▶ Your instructions: Copy all the entries below exactly, but not the pictures.

▶ Listed records:
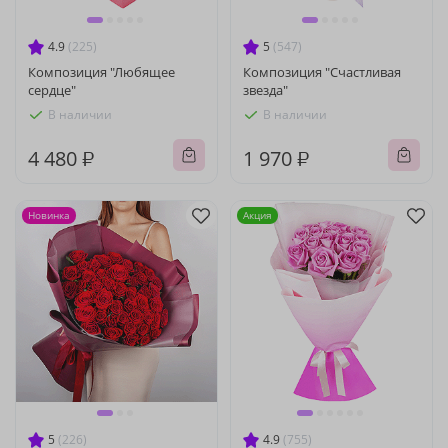
4.9
(225)
5
(547)
Композиция "Любящее
Композиция "Счастливая
сердце"
звезда"
В наличии
В наличии
4 480 ₽
1 970 ₽
Новинка
Акция
5
(226)
4.9
(755)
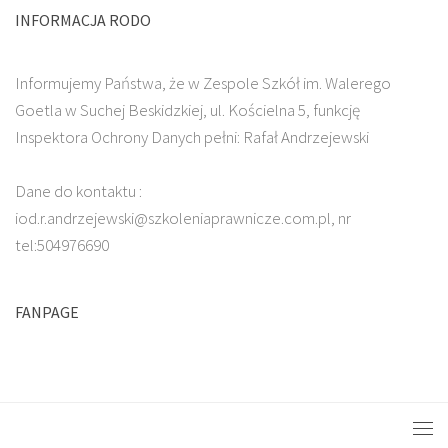
INFORMACJA RODO
Informujemy Państwa, że w Zespole Szkół im. Walerego
Goetla w Suchej Beskidzkiej, ul. Kościelna 5, funkcję
Inspektora Ochrony Danych pełni: Rafał Andrzejewski
Dane do kontaktu :
iod.r.andrzejewski@szkoleniaprawnicze.com.pl, nr
tel:504976690
FANPAGE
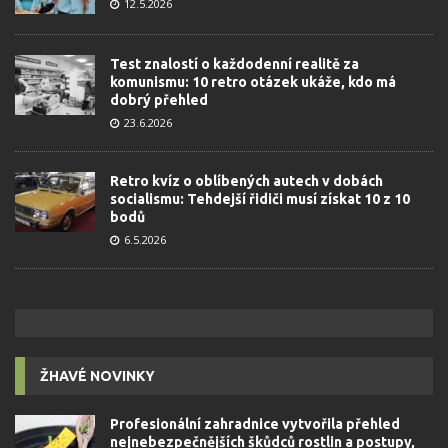
12.5.2026
Test znalostí o každodenní realitě za
komunismu: 10 retro otázek ukáže, kdo má
dobrý přehled
23.6.2026
Retro kvíz o oblíbených autech v dobách
socialismu: Tehdejší řidiči musí získat 10 z 10
bodů
6.5.2026
ŽHAVÉ NOVINKY
Profesionální zahradnice vytvořila přehled
nejnebezpečnějších škůdců rostlin a postupy,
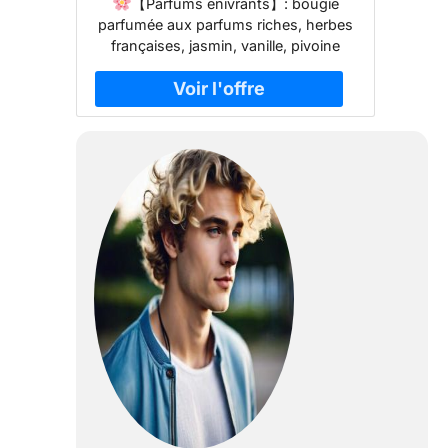
【Parfums enivrants】: bougie
D'Aromathérapie en Cire de
parfumée aux parfums riches, herbes
Soja Parfumée Naturelle Pour
françaises, jasmin, vanille, pivoine
Cadeau pour Anniversaire
cerise, figue méditerranéenne, sauge,
Maman Fête des Mères Bain
sel de mer, rose, romarin, printemps,
Yoga Valentin Noël
poire anglaise, menthe, lavande,
bleuet, bergamote, gardénia, citron,
fraise. Donnez un air frais et un
sommeil profond. Aide à soulager
votre anxiété, votre stress et votre
fatigue, idéal pour le yoga, le bain, le
spa, etc. pour vous et vous procure
une sensation de détente, crée une
ambiance plus calme et plus agréable.
Mais elle peut également créer une
atmosphère romantique et
chaleureuse, et l'arôme ne disparaît
pas, peu importe combien de temps il
faut pour brûler.
【Cadeau cadeau
noel 】: le coffret cadeau femme
decoffret cadeau femme est livré dans
un bel emballage. Cadeau parfait pour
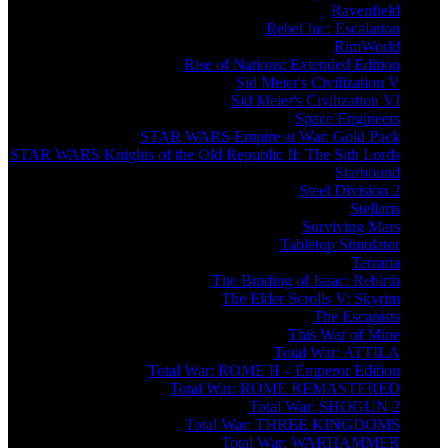
Ravenfield
Rebel Inc: Escalation
RimWorld
Rise of Nations: Extended Edition
Sid Meier's Civilization V
Sid Meier's Civilization VI
Space Engineers
STAR WARS Empire at War: Gold Pack
STAR WARS Knights of the Old Republic II: The Sith Lords
Starbound
Steel Division 2
Stellaris
Surviving Mars
Tabletop Simulator
Terraria
The Binding of Isaac: Rebirth
The Elder Scrolls V: Skyrim
The Escapists
This War of Mine
Total War: ATTILA
Total War: ROME II – Emperor Edition
Total War: ROME REMASTERED
Total War: SHOGUN 2
Total War: THREE KINGDOMS
Total War: WARHAMMER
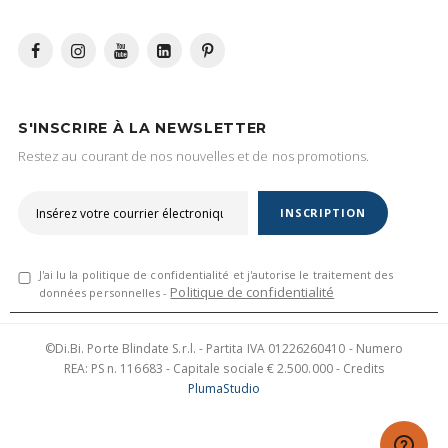
S'INSCRIRE À LA NEWSLETTER
Restez au courant de nos nouvelles et de nos promotions.
INSCRIPTION
J'ai lu la politique de confidentialité et j'autorise le traitement des
Politique de confidentialité
données personnelles -
©Di.Bi. Porte Blindate S.r.l. - Partita IVA 01226260410 - Numero
REA: PS n. 116683 - Capitale sociale € 2.500.000 - Credits
PlumaStudio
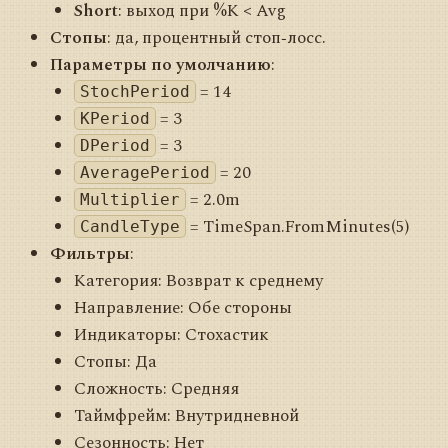
Short
: выход при %K < Avg
Стопы
: да, процентный стоп‑лосс.
Параметры по умолчанию
:
= 14
StochPeriod
= 3
KPeriod
= 3
DPeriod
= 20
AveragePeriod
= 2.0m
Multiplier
= TimeSpan.FromMinutes(5)
CandleType
Фильтры
:
Категория: Возврат к среднему
Направление: Обе стороны
Индикаторы: Стохастик
Стопы: Да
Сложность: Средняя
Таймфрейм: Внутридневной
Сезонность: Нет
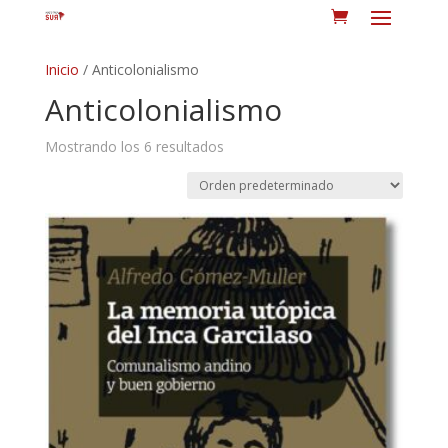
Inicio
/ Anticolonialismo
Anticolonialismo
Mostrando los 6 resultados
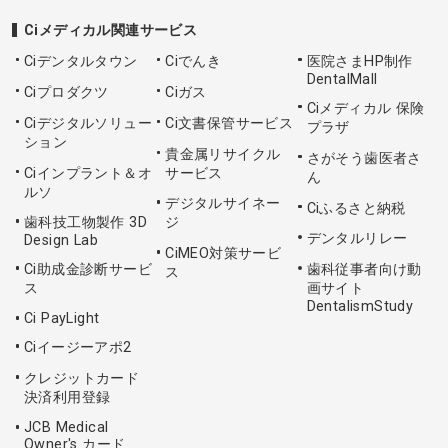
Ciメディカル関連サービス
Ciデンタルタウン
Ciでんき
医院さまHP制作
DentalMall
Ciプロダクツ
Ciガス
Ciメディカル 保険
Ciデジタルソリュー
Ci文書保管サービス
プラザ
ション
貴金属リサイクル
さがそう歯医者さ
Ciインプラント＆オ
サービス
ん
ルソ
デジタルサイネー
Ciふるさと納税
歯科技工物製作 3D
ジ
デンタルリレー
Design Lab
CiMEO対策サービ
Ci助成金診断サービ
歯科従事者向け動
ス
ス
画サイト
DentalismStudy
Ci PayLight
Ciイージーアポ2
クレジットカード
決済利用登録
JCB Medical
Owner's カード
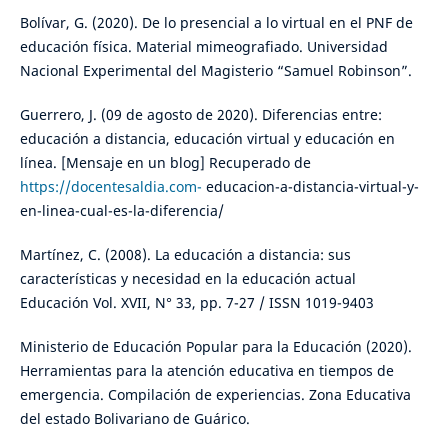
Bolívar, G. (2020). De lo presencial a lo virtual en el PNF de
educación física. Material mimeografiado. Universidad
Nacional Experimental del Magisterio “Samuel Robinson”.
Guerrero, J. (09 de agosto de 2020). Diferencias entre:
educación a distancia, educación virtual y educación en
línea. [Mensaje en un blog] Recuperado de
https://docentesaldia.com-
educacion-a-distancia-virtual-y-
en-linea-cual-es-la-diferencia/
Martínez, C. (2008). La educación a distancia: sus
características y necesidad en la educación actual
Educación Vol. XVII, N° 33, pp. 7-27 / ISSN 1019-9403
Ministerio de Educación Popular para la Educación (2020).
Herramientas para la atención educativa en tiempos de
emergencia. Compilación de experiencias. Zona Educativa
del estado Bolivariano de Guárico.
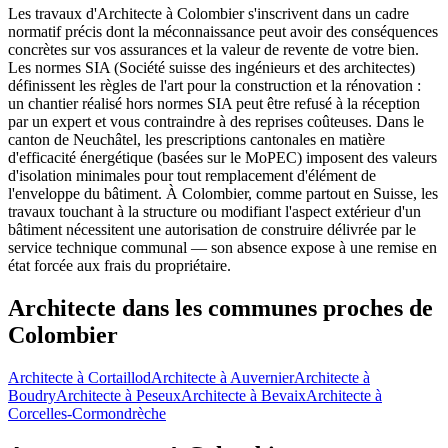
Les travaux d'Architecte à Colombier s'inscrivent dans un cadre
normatif précis dont la méconnaissance peut avoir des conséquences
concrètes sur vos assurances et la valeur de revente de votre bien.
Les normes SIA (Société suisse des ingénieurs et des architectes)
définissent les règles de l'art pour la construction et la rénovation :
un chantier réalisé hors normes SIA peut être refusé à la réception
par un expert et vous contraindre à des reprises coûteuses. Dans le
canton de Neuchâtel, les prescriptions cantonales en matière
d'efficacité énergétique (basées sur le MoPEC) imposent des valeurs
d'isolation minimales pour tout remplacement d'élément de
l'enveloppe du bâtiment. À Colombier, comme partout en Suisse, les
travaux touchant à la structure ou modifiant l'aspect extérieur d'un
bâtiment nécessitent une autorisation de construire délivrée par le
service technique communal — son absence expose à une remise en
état forcée aux frais du propriétaire.
Architecte dans les communes proches de
Colombier
Architecte à Cortaillod
Architecte à Auvernier
Architecte à
Boudry
Architecte à Peseux
Architecte à Bevaix
Architecte à
Corcelles-Cormondrèche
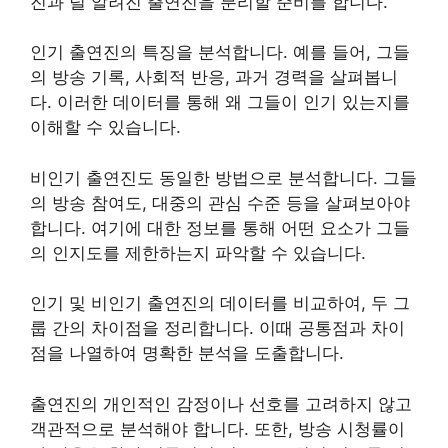
진과 덜 알려진 출연진을 분리할 준비를 합니다.
인기 출연진의 특징을 분석합니다. 예를 들어, 그들
의 방송 기록, 사회적 반응, 과거 경력을 살펴봅니
다. 이러한 데이터를 통해 왜 그들이 인기 있는지를
이해할 수 있습니다.
비인기 출연진도 동일한 방법으로 분석합니다. 그들
의 방송 참여도, 대중의 관심 수준 등을 살펴보아야
합니다. 여기에 대한 정보를 통해 어떤 요소가 그들
의 인지도를 제한하는지 파악할 수 있습니다.
인기 및 비인기 출연진의 데이터를 비교하여, 두 그
룹 간의 차이점을 정리합니다. 이때 공통점과 차이
점을 나열하여 명확한 분석을 도출합니다.
출연진의 개인적인 감정이나 선호를 고려하지 않고
객관적으로 분석해야 합니다. 또한, 방송 시청률이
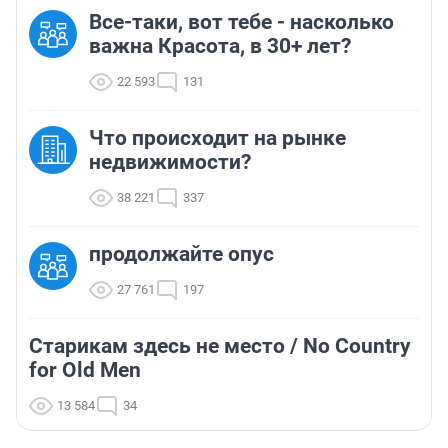
Все-таки, вот тебе - насколько
важна Красота, в 30+ лет?
22 593
131
Что происходит на рынке
недвижимости?
38 221
337
продолжайте опус
27 761
197
Старикам здесь не место / No Country
for Old Men
13 584
34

▶ Expected answer:
4.9
(225)
5
(547)
Композиция "Любящее
Композиция "Счастливая
сердце"
звезда"
В наличии
В наличии
4 480 ₽
1 970 ₽
Новинка
Акция
5
(226)
4.9
(755)
INFORMACJA RODO
Informujemy Państwa, że w Zespole Szkół im. Walerego
Goetla w Suchej Beskidzkiej, ul. Kościelna 5, funkcję
Inspektora Ochrony Danych pełni: Rafał Andrzejewski
Dane do kontaktu :
iod.r.andrzejewski@szkoleniaprawnicze.com.pl, nr
tel:504976690
FANPAGE
12.5.2026
Test znalostí o každodenní realitě za
komunismu: 10 retro otázek ukáže, kdo má
dobrý přehled
23.6.2026
Retro kvíz o oblíbených autech v dobách
socialismu: Tehdejší řidiči musí získat 10 z 10
bodů
6.5.2026
ŽHAVÉ NOVINKY
Profesionální zahradnice vytvořila přehled
nejnebezpečnějších škůdců rostlin a postupy,
【Parfums enivrants】: bougie
D'Aromathérapie en Cire de
parfumée aux parfums riches, herbes
Soja Parfumée Naturelle Pour
françaises, jasmin, vanille, pivoine
Cadeau pour Anniversaire
cerise, figue méditerranéenne, sauge,
Maman Fête des Mères Bain
sel de mer, rose, romarin, printemps,
Yoga Valentin Noël
poire anglaise, menthe, lavande,
bleuet, bergamote, gardénia, citron,
fraise. Donnez un air frais et un
sommeil profond. Aide à soulager
votre anxiété, votre stress et votre
fatigue, idéal pour le yoga, le bain, le
spa, etc. pour vous et vous procure
une sensation de détente, crée une
ambiance plus calme et plus agréable.
Mais elle peut également créer une
atmosphère romantique et
chaleureuse, et l'arôme ne disparaît
pas, peu importe combien de temps il
faut pour brûler.
【Cadeau cadeau
noel 】: le coffret cadeau femme
decoffret cadeau femme est livré dans
un bel emballage. Cadeau parfait pour
Ravenfield
Rebel Inc: Escalation
RimWorld
Rise of Nations: Extended Edition
Sid Meier's Civilization V
Sid Meier's Civilization VI
Space Engineers
STAR WARS Empire at War: Gold Pack
STAR WARS Knights of the Old Republic II: The Sith Lords
Starbound
Steel Division 2
Stellaris
Surviving Mars
Tabletop Simulator
Terraria
The Binding of Isaac: Rebirth
The Elder Scrolls V: Skyrim
The Escapists
This War of Mine
Total War: ATTILA
Total War: ROME II – Emperor Edition
Total War: ROME REMASTERED
Total War: SHOGUN 2
Total War: THREE KINGDOMS
Total War: WARHAMMER
S'INSCRIRE À LA NEWSLETTER
Restez au courant de nos nouvelles et de nos promotions.
INSCRIPTION
J'ai lu la politique de confidentialité et j'autorise le traitement des
Politique de confidentialité
données personnelles -
©Di.Bi. Porte Blindate S.r.l. - Partita IVA 01226260410 - Numero
REA: PS n. 116683 - Capitale sociale € 2.500.000 - Credits
PlumaStudio
Short
: выход при %K < Avg
Стопы
: да, процентный стоп‑лосс.
Параметры по умолчанию
:
= 14
StochPeriod
= 3
KPeriod
= 3
DPeriod
= 20
AveragePeriod
= 2.0m
Multiplier
= TimeSpan.FromMinutes(5)
CandleType
Фильтры
:
Категория: Возврат к среднему
Направление: Обе стороны
Индикаторы: Стохастик
Стопы: Да
Сложность: Средняя
Таймфрейм: Внутридневной
Сезонность: Нет
Inicio
/ Anticolonialismo
Anticolonialismo
Mostrando los 6 resultados
Ciメディカル関連サービス
Ciデンタルタウン
Ciでんき
医院さまHP制作
DentalMall
Ciプロダクツ
Ciガス
Ciメディカル 保険
Ciデジタルソリュー
Ci文書保管サービス
プラザ
ション
貴金属リサイクル
さがそう歯医者さ
Ciインプラント＆オ
サービス
ん
ルソ
デジタルサイネー
Ciふるさと納税
歯科技工物製作 3D
ジ
デンタルリレー
Design Lab
CiMEO対策サービ
Ci助成金診断サービ
歯科従事者向け動
ス
ス
画サイト
DentalismStudy
Ci PayLight
Ciイージーアポ2
クレジットカード
決済利用登録
JCB Medical
Owner's カード
Bolívar, G. (2020). De lo presencial a lo virtual en el PNF de
educación física. Material mimeografiado. Universidad
Nacional Experimental del Magisterio “Samuel Robinson”.
Guerrero, J. (09 de agosto de 2020). Diferencias entre:
educación a distancia, educación virtual y educación en
línea. [Mensaje en un blog] Recuperado de
https://docentesaldia.com-
educacion-a-distancia-virtual-y-
en-linea-cual-es-la-diferencia/
Martínez, C. (2008). La educación a distancia: sus
características y necesidad en la educación actual
Educación Vol. XVII, N° 33, pp. 7-27 / ISSN 1019-9403
Ministerio de Educación Popular para la Educación (2020).
Herramientas para la atención educativa en tiempos de
emergencia. Compilación de experiencias. Zona Educativa
del estado Bolivariano de Guárico.
Les travaux d'Architecte à Colombier s'inscrivent dans un cadre
normatif précis dont la méconnaissance peut avoir des conséquences
concrètes sur vos assurances et la valeur de revente de votre bien.
Les normes SIA (Société suisse des ingénieurs et des architectes)
définissent les règles de l'art pour la construction et la rénovation :
un chantier réalisé hors normes SIA peut être refusé à la réception
par un expert et vous contraindre à des reprises coûteuses. Dans le
canton de Neuchâtel, les prescriptions cantonales en matière
d'efficacité énergétique (basées sur le MoPEC) imposent des valeurs
d'isolation minimales pour tout remplacement d'élément de
l'enveloppe du bâtiment. À Colombier, comme partout en Suisse, les
travaux touchant à la structure ou modifiant l'aspect extérieur d'un
bâtiment nécessitent une autorisation de construire délivrée par le
service technique communal — son absence expose à une remise en
état forcée aux frais du propriétaire.
Architecte dans les communes proches de
Colombier
Architecte à Cortaillod
Architecte à Auvernier
Architecte à
Boudry
Architecte à Peseux
Architecte à Bevaix
Architecte à
Corcelles-Cormondrèche
진과 덜 알려진 출연진을 분리할 준비를 합니다.
인기 출연진의 특징을 분석합니다. 예를 들어, 그들
의 방송 기록, 사회적 반응, 과거 경력을 살펴봅니
다. 이러한 데이터를 통해 왜 그들이 인기 있는지를
이해할 수 있습니다.
비인기 출연진도 동일한 방법으로 분석합니다. 그들
의 방송 참여도, 대중의 관심 수준 등을 살펴보아야
합니다. 여기에 대한 정보를 통해 어떤 요소가 그들
의 인지도를 제한하는지 파악할 수 있습니다.
인기 및 비인기 출연진의 데이터를 비교하여, 두 그
룹 간의 차이점을 정리합니다. 이때 공통점과 차이
점을 나열하여 명확한 분석을 도출합니다.
출연진의 개인적인 감정이나 선호를 고려하지 않고
객관적으로 분석해야 합니다. 또한, 방송 시청률이
Все-таки, вот тебе - насколько
важна Красота, в 30+ лет?
22 593
131
Что происходит на рынке
недвижимости?
38 221
337
продолжайте опус
27 761
197
Старикам здесь не место / No Country
for Old Men
13 584
34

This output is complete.